When Winning Money Doesn’t Pay

Fred Joseph - Fraud IssuesRecently, my 83-year old mother received a mailing containing a form and a check in the amount of $4,250. The form stated that it was official notice that my mother was a 2nd prize winner in the second category of the European, African and USA Consumer sweepstakes, in conjunction with USA Departmental Stores and that she had won $250,000 in the consumer’s sweepstakes lottery. The check purportedly was to help her pay the processing fee in the amount of $3,850. She was advised to contact the claims agent to start the claims process and to activate the check. My mother immediately recognized that this was a scam and sent all of the documents to me.
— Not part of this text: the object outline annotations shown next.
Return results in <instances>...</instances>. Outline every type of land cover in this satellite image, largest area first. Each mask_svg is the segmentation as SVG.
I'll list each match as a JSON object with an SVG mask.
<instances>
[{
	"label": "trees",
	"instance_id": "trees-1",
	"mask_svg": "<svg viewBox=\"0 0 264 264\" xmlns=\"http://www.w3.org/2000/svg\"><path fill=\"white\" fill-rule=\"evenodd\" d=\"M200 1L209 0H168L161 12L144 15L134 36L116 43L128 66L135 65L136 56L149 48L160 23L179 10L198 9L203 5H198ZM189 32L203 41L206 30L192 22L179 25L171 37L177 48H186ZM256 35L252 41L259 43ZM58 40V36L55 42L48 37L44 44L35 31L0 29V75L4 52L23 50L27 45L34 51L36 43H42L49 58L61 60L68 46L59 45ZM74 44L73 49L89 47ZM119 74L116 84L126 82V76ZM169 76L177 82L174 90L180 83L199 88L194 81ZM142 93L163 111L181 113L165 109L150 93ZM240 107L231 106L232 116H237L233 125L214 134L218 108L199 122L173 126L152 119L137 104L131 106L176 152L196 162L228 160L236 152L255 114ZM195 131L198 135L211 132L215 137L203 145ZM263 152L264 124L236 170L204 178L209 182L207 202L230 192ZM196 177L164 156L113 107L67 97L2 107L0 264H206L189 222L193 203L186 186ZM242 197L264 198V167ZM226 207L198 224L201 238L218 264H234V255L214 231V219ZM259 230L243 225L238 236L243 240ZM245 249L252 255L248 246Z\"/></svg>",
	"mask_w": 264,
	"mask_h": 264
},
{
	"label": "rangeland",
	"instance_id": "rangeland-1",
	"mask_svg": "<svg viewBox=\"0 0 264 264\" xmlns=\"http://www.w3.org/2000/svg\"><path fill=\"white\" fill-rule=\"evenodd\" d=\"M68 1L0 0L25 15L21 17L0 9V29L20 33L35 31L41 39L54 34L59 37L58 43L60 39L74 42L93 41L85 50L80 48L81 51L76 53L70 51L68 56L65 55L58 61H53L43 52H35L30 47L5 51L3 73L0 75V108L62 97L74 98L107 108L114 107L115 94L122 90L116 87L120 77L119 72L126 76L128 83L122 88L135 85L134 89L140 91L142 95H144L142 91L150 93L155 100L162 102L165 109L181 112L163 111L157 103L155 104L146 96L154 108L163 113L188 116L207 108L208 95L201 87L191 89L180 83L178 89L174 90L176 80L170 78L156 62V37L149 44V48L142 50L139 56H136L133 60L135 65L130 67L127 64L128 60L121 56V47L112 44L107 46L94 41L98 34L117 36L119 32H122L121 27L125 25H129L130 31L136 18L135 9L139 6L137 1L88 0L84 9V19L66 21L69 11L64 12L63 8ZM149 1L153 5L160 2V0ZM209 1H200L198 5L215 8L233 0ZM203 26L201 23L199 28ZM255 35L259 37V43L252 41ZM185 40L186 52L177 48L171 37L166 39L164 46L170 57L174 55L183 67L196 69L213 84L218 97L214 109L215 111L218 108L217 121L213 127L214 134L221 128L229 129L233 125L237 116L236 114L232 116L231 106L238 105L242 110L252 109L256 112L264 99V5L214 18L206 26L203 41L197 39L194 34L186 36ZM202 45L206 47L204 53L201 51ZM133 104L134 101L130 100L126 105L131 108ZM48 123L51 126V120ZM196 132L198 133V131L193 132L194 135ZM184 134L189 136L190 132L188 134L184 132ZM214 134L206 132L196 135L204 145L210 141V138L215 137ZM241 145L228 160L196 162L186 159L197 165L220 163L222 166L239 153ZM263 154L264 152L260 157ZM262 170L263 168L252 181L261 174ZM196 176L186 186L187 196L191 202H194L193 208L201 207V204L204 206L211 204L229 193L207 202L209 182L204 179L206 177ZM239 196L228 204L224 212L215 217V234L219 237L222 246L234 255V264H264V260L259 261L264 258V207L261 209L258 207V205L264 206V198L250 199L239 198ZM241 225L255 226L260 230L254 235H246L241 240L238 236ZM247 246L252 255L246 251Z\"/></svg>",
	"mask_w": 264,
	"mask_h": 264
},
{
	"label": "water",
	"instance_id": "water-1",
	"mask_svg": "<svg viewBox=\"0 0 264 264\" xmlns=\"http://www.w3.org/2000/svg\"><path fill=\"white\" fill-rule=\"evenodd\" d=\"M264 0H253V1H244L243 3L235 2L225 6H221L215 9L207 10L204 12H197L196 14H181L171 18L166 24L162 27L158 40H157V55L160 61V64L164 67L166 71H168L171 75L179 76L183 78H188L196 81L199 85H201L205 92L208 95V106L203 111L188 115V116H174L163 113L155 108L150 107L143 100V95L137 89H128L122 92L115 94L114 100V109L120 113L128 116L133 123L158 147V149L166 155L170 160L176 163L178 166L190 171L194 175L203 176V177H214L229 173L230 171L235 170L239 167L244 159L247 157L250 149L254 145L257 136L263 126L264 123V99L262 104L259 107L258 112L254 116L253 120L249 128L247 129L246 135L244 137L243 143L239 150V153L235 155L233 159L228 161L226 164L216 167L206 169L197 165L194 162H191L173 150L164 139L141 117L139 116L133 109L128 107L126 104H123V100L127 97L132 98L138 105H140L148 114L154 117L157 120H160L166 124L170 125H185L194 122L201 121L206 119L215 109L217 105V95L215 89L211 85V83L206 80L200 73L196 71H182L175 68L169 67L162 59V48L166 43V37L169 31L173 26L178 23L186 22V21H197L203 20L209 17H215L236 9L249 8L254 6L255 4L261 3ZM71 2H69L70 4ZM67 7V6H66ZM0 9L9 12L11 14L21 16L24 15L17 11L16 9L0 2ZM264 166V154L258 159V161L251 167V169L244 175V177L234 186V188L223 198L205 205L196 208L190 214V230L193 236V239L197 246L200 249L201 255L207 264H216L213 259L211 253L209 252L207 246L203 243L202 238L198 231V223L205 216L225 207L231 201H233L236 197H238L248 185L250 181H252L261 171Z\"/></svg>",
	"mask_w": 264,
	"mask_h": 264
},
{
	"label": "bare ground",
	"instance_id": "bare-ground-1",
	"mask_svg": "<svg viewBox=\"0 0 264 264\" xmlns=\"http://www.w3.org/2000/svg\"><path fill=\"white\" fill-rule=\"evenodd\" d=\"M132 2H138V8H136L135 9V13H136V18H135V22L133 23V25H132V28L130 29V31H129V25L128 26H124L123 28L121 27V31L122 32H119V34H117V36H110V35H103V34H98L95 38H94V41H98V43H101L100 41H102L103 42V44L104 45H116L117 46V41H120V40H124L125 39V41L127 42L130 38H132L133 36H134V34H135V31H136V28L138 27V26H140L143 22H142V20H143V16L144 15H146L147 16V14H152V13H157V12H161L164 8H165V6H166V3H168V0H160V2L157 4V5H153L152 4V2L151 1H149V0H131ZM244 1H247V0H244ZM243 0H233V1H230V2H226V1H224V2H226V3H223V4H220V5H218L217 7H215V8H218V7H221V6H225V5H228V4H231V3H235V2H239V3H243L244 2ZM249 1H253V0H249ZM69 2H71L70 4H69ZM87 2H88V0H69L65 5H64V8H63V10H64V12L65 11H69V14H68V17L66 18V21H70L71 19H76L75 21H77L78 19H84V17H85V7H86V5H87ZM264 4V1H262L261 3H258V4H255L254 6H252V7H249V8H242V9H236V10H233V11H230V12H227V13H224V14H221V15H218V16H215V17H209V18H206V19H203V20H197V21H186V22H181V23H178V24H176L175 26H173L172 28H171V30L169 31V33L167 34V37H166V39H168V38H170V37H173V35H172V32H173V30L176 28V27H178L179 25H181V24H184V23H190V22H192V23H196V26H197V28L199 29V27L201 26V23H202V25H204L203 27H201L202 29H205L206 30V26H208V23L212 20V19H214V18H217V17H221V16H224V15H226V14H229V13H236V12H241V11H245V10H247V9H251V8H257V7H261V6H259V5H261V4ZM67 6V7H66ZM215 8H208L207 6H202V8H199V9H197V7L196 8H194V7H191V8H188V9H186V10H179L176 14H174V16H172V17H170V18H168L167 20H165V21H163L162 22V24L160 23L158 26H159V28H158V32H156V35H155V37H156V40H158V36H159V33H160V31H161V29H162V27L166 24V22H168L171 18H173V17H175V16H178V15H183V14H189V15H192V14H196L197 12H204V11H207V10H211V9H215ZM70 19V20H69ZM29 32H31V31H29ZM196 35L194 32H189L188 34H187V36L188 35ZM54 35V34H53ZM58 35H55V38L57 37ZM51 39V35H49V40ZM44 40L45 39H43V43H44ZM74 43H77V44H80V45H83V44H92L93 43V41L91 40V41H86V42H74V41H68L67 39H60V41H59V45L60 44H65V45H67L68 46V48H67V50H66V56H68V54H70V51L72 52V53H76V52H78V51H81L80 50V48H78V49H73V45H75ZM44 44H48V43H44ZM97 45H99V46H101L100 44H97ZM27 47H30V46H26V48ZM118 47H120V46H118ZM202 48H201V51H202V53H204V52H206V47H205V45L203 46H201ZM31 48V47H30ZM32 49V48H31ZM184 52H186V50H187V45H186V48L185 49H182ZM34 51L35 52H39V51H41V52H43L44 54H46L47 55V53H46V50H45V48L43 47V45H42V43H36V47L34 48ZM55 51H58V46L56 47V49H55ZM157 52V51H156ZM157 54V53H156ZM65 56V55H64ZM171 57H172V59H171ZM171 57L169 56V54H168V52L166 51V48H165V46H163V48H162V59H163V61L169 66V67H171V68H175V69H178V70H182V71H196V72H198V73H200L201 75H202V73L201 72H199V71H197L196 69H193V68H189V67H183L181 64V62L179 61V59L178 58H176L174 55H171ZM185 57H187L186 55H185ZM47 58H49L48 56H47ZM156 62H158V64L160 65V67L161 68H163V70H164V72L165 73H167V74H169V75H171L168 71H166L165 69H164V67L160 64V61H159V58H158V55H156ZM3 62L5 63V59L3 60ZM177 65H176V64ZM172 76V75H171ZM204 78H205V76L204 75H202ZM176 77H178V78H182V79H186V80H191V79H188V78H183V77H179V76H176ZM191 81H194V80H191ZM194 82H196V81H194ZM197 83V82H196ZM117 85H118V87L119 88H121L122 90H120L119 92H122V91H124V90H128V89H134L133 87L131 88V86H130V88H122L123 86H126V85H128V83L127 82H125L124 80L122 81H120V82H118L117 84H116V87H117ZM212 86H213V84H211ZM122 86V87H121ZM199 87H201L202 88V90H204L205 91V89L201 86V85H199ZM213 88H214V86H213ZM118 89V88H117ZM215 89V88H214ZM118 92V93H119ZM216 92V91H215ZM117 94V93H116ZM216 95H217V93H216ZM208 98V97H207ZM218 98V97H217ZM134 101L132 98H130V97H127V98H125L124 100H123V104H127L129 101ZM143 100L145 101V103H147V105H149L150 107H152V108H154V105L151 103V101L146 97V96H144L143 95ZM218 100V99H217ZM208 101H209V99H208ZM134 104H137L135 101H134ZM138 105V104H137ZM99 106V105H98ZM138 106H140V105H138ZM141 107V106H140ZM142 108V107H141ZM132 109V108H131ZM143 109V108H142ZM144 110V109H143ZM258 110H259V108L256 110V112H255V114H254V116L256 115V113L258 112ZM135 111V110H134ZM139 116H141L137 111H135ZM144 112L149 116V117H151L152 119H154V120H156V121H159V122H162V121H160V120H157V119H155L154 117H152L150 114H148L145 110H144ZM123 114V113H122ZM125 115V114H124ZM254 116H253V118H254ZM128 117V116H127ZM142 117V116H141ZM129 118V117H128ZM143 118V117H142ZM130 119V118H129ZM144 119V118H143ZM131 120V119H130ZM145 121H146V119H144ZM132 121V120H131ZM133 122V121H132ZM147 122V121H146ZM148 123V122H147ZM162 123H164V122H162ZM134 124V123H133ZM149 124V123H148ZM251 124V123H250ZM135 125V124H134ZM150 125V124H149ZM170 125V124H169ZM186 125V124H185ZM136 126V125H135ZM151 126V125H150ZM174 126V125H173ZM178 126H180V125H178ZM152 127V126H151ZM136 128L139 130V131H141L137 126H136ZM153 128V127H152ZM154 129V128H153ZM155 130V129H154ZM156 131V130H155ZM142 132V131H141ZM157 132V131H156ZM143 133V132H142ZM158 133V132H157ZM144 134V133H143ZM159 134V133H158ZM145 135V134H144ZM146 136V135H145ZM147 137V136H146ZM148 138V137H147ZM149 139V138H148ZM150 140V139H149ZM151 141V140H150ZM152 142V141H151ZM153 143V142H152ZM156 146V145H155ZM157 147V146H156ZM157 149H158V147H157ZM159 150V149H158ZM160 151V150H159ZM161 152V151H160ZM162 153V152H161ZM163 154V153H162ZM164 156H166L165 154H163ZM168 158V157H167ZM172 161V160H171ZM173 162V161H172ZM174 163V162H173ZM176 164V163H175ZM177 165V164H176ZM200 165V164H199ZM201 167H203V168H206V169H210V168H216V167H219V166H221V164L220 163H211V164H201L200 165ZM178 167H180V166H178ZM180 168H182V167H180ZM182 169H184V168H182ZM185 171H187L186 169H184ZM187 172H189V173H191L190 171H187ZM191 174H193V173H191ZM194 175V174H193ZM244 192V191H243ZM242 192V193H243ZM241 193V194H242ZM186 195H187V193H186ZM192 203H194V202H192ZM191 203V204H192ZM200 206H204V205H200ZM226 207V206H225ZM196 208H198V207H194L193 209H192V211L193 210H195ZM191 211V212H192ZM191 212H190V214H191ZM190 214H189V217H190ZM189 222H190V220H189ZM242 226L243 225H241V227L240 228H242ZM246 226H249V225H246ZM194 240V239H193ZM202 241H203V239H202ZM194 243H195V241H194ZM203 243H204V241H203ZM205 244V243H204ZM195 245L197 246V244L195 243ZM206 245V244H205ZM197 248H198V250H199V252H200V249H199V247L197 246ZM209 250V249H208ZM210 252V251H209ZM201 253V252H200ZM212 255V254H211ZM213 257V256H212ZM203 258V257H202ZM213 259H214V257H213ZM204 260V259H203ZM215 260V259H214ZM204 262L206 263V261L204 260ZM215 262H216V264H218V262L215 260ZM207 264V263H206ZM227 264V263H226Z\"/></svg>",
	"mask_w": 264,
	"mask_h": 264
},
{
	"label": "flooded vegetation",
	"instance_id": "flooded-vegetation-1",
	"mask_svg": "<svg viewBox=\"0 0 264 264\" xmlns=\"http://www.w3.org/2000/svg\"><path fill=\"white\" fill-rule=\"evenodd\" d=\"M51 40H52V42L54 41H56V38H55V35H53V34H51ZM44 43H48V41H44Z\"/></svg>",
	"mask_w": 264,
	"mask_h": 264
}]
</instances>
Upon review, it is clear to me that this was a fake check scam.

According to the Consumer Federation of America, a fake check scam can cost you thousands of dollars unless you know the danger signs:

  1. If someone gives you a check or money order and asks you to send money somewhere in return, it’s a scam. That is not how legitimate sweepstakes operators or other companies operate. If you have really won, you will pay taxes directly to the government.
  2. A familiar company name doesn’t guarantee that it’s legitimate. Crooks often pretend to be from well-known companies to gain people’s trust. Find the company’s contact information independently, online or through directory assistance, and contact it yourself to verify the information.
  3. The check or money order may be fake even if your bank or credit union lets you have the cash. You have the right to get the cash quickly, usually within 1-2 days, but your bank or credit union can’t tell if there is a problem with the check or money order until it has gone through the system to the person or company that supposedly issued it. That can take weeks and (if you follow their directions) you’ll have already wired the money away as part of the scam. By the time the fraud is discovered, the crook has pocketed the cash.
  4. When the check or money order bounces, you will have to pay the money back to your bank or credit union. You are responsible because you are in the best position to know if the person who gave it to you is trustworthy. If you don’t pay the money back, your account could be frozen or closed, and you could be sued. Some victims are even charged with fraud.
  5. Sending money using a money transfer service is like sending cash – once the crook picks it up you can’t get it back from the service. It’s not like a check that you can stop after you’ve given it to someone or a credit card charge that you can dispute. But if the money has not been picked up yet, you may be able to stop the transaction. Contact the money transfer service immediately if you think you’ve been scammed.